(Saved entries)
%%

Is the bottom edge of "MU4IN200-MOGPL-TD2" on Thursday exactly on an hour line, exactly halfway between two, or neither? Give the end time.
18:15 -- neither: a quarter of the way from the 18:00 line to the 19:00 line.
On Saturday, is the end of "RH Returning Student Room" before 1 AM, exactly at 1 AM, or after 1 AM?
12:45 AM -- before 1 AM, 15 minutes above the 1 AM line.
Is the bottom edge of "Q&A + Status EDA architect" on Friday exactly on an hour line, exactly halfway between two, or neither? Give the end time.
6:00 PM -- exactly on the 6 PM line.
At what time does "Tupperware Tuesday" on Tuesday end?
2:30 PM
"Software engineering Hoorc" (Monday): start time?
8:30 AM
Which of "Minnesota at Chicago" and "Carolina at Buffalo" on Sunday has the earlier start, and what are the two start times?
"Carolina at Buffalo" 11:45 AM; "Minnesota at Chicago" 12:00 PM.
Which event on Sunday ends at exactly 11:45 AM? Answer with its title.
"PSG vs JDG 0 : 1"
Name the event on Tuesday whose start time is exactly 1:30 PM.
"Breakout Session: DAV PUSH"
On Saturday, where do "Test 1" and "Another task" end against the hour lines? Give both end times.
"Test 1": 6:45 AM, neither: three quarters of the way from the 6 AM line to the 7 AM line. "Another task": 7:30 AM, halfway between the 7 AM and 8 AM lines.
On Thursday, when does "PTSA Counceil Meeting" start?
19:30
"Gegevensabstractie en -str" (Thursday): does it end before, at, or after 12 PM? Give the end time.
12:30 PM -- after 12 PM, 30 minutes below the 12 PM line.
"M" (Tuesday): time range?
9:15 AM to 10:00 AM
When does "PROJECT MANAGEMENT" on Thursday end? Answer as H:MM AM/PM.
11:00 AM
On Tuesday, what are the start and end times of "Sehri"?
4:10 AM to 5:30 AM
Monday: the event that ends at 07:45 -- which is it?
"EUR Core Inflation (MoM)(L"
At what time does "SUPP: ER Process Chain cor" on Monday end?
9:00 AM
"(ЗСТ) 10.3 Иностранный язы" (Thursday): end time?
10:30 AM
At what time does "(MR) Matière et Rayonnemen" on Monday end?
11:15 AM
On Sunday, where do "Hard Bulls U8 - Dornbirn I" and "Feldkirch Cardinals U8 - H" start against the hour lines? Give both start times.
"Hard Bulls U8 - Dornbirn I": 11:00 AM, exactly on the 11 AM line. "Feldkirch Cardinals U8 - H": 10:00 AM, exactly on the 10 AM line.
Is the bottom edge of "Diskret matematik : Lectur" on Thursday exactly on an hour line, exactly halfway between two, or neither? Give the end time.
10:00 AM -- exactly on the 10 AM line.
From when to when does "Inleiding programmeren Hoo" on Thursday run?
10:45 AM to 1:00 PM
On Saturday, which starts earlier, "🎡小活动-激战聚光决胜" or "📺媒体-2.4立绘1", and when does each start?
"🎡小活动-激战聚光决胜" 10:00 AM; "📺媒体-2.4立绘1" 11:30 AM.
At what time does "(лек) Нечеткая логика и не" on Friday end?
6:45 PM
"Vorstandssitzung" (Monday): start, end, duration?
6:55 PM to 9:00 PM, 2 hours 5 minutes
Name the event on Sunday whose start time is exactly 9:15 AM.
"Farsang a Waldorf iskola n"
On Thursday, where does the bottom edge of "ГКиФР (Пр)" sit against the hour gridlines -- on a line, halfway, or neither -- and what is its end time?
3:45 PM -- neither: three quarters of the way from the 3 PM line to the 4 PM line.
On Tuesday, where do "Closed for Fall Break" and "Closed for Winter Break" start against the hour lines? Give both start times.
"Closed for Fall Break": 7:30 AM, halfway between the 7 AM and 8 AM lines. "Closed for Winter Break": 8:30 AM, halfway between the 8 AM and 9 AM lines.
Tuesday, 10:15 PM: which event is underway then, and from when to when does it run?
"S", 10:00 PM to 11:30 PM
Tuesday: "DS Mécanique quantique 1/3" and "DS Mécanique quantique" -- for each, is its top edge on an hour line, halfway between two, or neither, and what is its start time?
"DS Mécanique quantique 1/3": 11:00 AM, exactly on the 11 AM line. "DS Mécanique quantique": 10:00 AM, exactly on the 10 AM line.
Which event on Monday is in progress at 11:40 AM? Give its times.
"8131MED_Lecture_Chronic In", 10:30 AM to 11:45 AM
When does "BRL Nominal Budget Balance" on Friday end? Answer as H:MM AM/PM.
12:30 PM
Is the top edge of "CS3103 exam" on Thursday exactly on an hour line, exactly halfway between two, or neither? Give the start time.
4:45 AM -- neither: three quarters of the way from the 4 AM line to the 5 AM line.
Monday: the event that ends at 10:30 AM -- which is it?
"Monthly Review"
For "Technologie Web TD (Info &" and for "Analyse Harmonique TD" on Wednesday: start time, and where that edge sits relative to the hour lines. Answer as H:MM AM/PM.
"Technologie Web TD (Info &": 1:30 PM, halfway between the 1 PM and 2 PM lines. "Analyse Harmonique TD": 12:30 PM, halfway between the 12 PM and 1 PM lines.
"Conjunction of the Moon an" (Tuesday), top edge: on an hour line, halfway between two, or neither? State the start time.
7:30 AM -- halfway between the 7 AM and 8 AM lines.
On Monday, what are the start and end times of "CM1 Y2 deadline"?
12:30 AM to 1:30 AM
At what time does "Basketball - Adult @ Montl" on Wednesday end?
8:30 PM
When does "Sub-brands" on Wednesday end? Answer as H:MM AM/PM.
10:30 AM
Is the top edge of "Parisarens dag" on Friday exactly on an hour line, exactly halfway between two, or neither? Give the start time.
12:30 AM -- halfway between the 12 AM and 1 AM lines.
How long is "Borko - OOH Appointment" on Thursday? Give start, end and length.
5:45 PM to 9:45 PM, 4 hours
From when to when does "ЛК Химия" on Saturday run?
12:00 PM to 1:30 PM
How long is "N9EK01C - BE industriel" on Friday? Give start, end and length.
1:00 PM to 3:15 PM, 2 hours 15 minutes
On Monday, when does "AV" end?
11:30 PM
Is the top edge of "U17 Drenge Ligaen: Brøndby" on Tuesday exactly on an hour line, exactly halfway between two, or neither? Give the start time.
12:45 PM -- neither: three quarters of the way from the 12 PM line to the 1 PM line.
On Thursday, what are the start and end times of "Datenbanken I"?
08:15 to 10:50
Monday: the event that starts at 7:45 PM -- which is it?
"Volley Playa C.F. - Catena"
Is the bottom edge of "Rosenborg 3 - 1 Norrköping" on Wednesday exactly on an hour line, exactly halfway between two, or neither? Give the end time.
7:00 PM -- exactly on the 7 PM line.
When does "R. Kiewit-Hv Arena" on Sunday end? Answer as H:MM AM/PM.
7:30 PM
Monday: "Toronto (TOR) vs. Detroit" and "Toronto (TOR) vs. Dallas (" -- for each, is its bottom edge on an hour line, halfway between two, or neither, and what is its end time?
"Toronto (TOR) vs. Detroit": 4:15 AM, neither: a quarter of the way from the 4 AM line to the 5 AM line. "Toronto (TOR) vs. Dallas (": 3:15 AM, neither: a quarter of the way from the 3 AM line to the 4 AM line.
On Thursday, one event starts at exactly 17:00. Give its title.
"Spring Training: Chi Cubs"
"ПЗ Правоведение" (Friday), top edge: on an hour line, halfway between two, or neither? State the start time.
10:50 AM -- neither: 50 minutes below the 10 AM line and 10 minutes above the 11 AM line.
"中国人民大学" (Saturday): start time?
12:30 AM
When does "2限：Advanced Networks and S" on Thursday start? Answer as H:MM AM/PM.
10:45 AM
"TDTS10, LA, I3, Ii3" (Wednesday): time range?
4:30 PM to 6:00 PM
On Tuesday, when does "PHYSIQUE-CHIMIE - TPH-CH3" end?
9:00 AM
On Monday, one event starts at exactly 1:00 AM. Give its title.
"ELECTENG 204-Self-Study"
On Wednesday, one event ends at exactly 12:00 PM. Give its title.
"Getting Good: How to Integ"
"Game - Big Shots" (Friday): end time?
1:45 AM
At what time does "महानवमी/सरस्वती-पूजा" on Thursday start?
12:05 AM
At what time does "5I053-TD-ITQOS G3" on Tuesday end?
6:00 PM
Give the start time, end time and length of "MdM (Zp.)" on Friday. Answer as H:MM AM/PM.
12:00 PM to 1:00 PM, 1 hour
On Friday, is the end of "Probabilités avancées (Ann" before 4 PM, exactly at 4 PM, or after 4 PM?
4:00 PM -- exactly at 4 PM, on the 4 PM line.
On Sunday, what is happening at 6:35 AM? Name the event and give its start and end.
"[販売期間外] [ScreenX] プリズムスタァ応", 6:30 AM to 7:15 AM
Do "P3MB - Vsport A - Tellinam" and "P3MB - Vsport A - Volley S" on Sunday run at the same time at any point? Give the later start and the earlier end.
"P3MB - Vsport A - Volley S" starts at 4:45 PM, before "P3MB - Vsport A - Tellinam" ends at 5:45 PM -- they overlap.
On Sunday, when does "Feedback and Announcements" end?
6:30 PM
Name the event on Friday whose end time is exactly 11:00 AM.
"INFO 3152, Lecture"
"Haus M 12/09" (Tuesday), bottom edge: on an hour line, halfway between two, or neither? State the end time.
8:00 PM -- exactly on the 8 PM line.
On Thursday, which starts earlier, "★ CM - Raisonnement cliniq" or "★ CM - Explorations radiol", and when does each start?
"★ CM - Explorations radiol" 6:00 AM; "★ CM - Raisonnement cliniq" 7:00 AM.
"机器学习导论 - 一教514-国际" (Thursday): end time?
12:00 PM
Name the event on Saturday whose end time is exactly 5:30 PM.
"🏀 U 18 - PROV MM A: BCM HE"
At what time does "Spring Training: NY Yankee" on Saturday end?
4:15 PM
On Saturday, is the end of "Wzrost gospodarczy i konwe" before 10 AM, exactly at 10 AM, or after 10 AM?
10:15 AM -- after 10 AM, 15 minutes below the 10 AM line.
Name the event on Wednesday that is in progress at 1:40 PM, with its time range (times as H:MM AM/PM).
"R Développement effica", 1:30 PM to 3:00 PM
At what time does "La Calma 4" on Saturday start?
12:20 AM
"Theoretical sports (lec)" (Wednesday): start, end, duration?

%%

Copy out, word for word, the lines from the one containing "Wednesday end? Answer as H:MM AM/PM." through the one containing "08:15 to 10:50", both included.

When does "Sub-brands" on Wednesday end? Answer as H:MM AM/PM.
10:30 AM
Is the top edge of "Parisarens dag" on Friday exactly on an hour line, exactly halfway between two, or neither? Give the start time.
12:30 AM -- halfway between the 12 AM and 1 AM lines.
How long is "Borko - OOH Appointment" on Thursday? Give start, end and length.
5:45 PM to 9:45 PM, 4 hours
From when to when does "ЛК Химия" on Saturday run?
12:00 PM to 1:30 PM
How long is "N9EK01C - BE industriel" on Friday? Give start, end and length.
1:00 PM to 3:15 PM, 2 hours 15 minutes
On Monday, when does "AV" end?
11:30 PM
Is the top edge of "U17 Drenge Ligaen: Brøndby" on Tuesday exactly on an hour line, exactly halfway between two, or neither? Give the start time.
12:45 PM -- neither: three quarters of the way from the 12 PM line to the 1 PM line.
On Thursday, what are the start and end times of "Datenbanken I"?
08:15 to 10:50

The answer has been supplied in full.